Intensive Meditation Retreat Linked to Measurable Changes in Brain and Blood
Researchers at the University of California, San Diego say a weeklong program combining meditation with other mind-body techniques was associated with measurable shifts in brain activity and blood biology. Reported in Communications Biology, the study suggests that intensive mental practices can influence pathways tied to neuroplasticity, metabolism, immune activity, and pain regulation.
Meditation has long been used to support well-being, but the biological mechanisms behind its effects have been difficult to pin down. The new research aimed to measure multiple biological systems at once, focusing on what happens when several mind-body practices are delivered together over a short, intensive period.
Senior author Hemal H. Patel, Ph.D., a professor of anesthesiology at UC San Diego School of Medicine and a research career scientist at the Veterans Affairs San Diego Healthcare System, said the striking aspect was the breadth of measurable changes observed in both brain scans and blood samples following a single retreat. The researchers framed the results as more than simple relaxation, arguing that the practices appeared to alter how the brain functions in ways that can be quantified biologically.
Inside the 7-day program
The study tracked 20 healthy adults participating in a seven-day residential retreat led by neuroscience educator and author Joe Dispenza, D.C. Over the week, participants attended lectures and completed roughly 33 hours of guided meditation, along with group-based activities described as healing practices.
Some elements incorporated an “open-label placebo” approach, meaning participants were told that certain practices were presented as placebos. The researchers noted that even openly described placebo-style interventions can produce effects through expectation, shared meaning, and social connection.
To assess changes, the team collected functional MRI (fMRI) scans and blood samples before and after the retreat. They then analyzed brain activity patterns and a range of blood-based markers related to metabolism, immune function, and molecular signaling.
What changed in the brain and blood
After the retreat, the researchers reported several shifts across brain, immune, and metabolic measures:
- Brain network activity: Reduced activity in regions associated with internally focused thought and “mental chatter,” which the researchers interpreted as potentially more efficient network functioning.
- Signals tied to neuroplasticity: Blood plasma collected after the retreat promoted growth and connectivity in lab-grown neurons, based on the study’s cellular experiments.
- Metabolic flexibility: Cells exposed to post-retreat plasma showed increased glycolytic (sugar-burning) metabolism, suggesting changes in how cells generate energy.
- Pain-related chemistry: Levels of endogenous opioids—chemicals involved in the body’s natural pain modulation—increased after the program.
- Immune signaling: Both pro-inflammatory and anti-inflammatory signals increased, which the authors described as an adaptive immune response rather than a one-directional shift.
- Molecular and gene-related markers: Small RNA and gene activity patterns shifted in ways linked, in the researchers’ analysis, to brain-related biological pathways.
“Mystical” experiences and brain connectivity
Participants also completed the Mystical Experience Questionnaire (MEQ-30), which assesses experiences such as unity, transcendence, and changes in perception. Average scores increased from 2.37 before the retreat to 3.02 afterward.
Those who reported stronger mystical-type experiences tended to show more pronounced biological changes, including increased coordination between certain brain regions. The researchers suggested that deeper subjective experiences may correspond with measurable changes in brain function.
Patterns resembling psychedelic research
In their analysis, the team said the post-retreat brain activity patterns resembled connectivity profiles previously described in studies of psychedelic substances. Patel argued that observing comparable signatures without drugs—and alongside changes in blood chemistry—supports the idea that mind-body practices can act on the body as an integrated system.
The authors also pointed to possible practical implications. If intensive meditation can influence neuroplasticity, immune signaling, and pain-related chemistry, it may have relevance for emotional regulation, stress resilience, and approaches to pain management—although the study itself was conducted in healthy adults and was not a clinical trial.

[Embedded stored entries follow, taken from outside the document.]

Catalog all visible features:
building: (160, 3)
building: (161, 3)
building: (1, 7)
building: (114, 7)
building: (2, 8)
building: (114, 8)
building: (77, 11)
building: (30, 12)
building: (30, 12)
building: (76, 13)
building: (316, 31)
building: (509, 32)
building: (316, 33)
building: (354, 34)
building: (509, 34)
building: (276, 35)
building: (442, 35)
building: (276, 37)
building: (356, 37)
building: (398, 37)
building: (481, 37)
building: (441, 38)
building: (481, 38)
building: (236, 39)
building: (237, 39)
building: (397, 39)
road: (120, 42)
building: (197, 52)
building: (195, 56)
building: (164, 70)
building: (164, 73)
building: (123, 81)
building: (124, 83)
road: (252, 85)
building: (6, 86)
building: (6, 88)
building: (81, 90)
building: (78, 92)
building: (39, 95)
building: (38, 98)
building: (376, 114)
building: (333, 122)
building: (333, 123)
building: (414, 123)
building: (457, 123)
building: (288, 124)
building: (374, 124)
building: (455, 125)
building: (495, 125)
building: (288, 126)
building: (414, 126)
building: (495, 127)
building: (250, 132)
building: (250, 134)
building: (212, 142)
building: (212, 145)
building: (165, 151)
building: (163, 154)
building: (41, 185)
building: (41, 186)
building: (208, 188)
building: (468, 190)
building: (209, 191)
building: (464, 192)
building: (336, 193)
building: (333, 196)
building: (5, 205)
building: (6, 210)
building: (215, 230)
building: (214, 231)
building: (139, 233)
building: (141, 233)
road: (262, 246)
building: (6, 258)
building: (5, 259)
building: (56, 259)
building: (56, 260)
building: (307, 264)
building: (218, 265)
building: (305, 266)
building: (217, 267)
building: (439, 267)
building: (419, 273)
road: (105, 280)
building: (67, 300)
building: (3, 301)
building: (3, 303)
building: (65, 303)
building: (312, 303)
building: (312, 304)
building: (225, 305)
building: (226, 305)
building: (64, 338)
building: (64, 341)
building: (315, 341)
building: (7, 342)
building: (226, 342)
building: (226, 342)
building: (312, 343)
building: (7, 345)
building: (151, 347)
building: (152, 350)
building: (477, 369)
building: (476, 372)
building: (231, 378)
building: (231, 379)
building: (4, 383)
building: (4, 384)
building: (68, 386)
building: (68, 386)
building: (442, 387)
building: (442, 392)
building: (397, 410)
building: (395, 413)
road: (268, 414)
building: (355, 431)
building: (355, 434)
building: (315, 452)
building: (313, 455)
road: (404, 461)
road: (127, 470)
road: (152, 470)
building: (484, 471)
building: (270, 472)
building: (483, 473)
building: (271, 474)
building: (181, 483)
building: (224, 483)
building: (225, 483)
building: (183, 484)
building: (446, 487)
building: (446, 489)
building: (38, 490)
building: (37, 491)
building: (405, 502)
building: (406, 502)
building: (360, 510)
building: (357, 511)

What researchers want to study next
The team emphasized that more research is needed to determine whether similar changes occur in clinical populations and whether they translate into meaningful health outcomes. Future studies are expected to explore potential benefits for conditions such as chronic pain, mood disorders, or immune-related illnesses.
Researchers also plan to examine how specific components of the retreat—meditation, reframing or reconceptualization practices, and open-label placebo-style group interventions—contribute individually and in combination. Another key question is durability: how long any observed biological changes persist and whether repeated practice strengthens or maintains them.
First author Alex Jinich-Diamant, a doctoral student in UC San Diego’s Departments of Cognitive Science and Anesthesiology, said the results add to evidence that attention, belief, and structured mental practice can leave measurable signatures in biology. He described the work as a step toward better understanding the links between conscious experience and physical health.
The paper lists additional co-authors from UC San Diego and partner organizations. Funding was provided by the InnerScience Research Fund and a Veterans Administration Research Career Scientist Award (BX005229). The disclosure statement notes that one co-author, Joe Dispenza, is employed by a company associated with the retreat, while the other authors reported no competing interests.